Proposed divestments in Container Corporation of India (CONCOR), the finance secretary said, would take place in the next fiscal year owing to “one or two issues”, without elaborating further.
“Air India (divestment) is most likely this year — it’s almost certain, LIC (divestment) is very likely, BPCL (divestment) is likely, and CONCOR is unlikely in this financial year,” Somanathan reiterated, adding, “But almost all of them (divestments) are likely to happen in the next financial year.”
‘No tax-cuts owing to increasing expenditure’
The finance secretary’s confirmation of the government’s timeline for divestments came in the context of his defence of higher taxation in the face of growing expenditure.
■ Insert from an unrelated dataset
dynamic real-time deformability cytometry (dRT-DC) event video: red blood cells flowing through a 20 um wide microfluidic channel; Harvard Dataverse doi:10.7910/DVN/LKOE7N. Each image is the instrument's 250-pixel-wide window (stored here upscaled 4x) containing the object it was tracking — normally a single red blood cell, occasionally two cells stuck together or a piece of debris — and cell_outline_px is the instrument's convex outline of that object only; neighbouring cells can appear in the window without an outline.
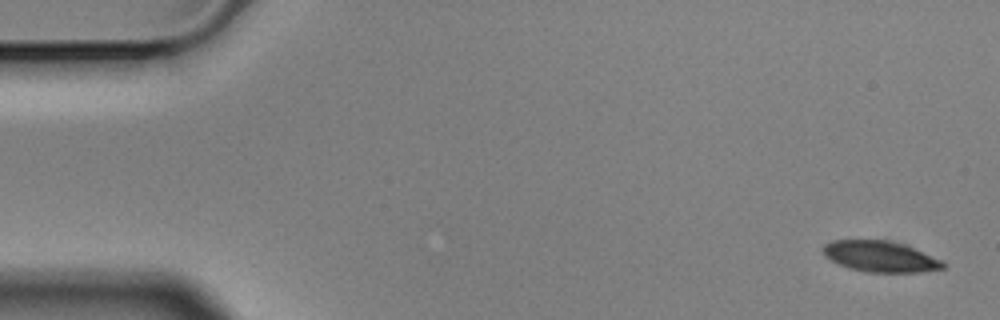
{"species": "Egyptian fruit bat (a non-hibernating species)", "species_latin": "Rousettus aegyptiacus", "temperature_condition": "cold", "stored_images_in_passage": 6, "camera_frame_rate_fps": 3000, "um_per_image_px": 0.085, "animal": {"sex": "male"}, "frame": {"image": 1, "passage_image": 1, "time_ms": 0.0, "image_size_px": [1000, 320], "cell_outline_px": [[944, 268], [920, 272], [868, 272], [852, 268], [840, 264], [824, 256], [820, 248], [824, 244], [832, 240], [888, 240], [904, 244], [940, 260], [944, 264]], "centroid_in_image_um": [74.77, 21.79], "position_along_channel_um": 10.2, "area_um2": 21.33}}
He added that there was no scope of any tax-cuts this financial year.
“I don’t think tax rates are going to be cut any further this fiscal year,” said Somanathan, speaking to reporters. “I know a lot of people have perennial expectations of tax-cuts," he said, adding, "I don’t think anything will come.”
Somanathan said that less attention was paid to the government’s escalating expenditure requirements, while the focus continues to remain on higher taxation. “We see tax revenue coming in, and we keep opening the tap also,” he said. “But the opening of the tap is less visible and the pouring in of revenue is focused on.”
Expenditures like Rs 1 lakh crore on food subsidies, Rs 20,000 crore on fertilizer subsidies, Rs 15,000 crore on the Emergency Health Response Fund to states and Rs 56,000 crore of MEIS/SEIS arrears, Somanathan said, are right atop the government’s list of big spends this fiscal. “That is Rs 2 lakh crore of extra expenditure that is already in the pipeline,” he added. “So, it is not as if tax revenue is jumping and expenditure is stagnant.”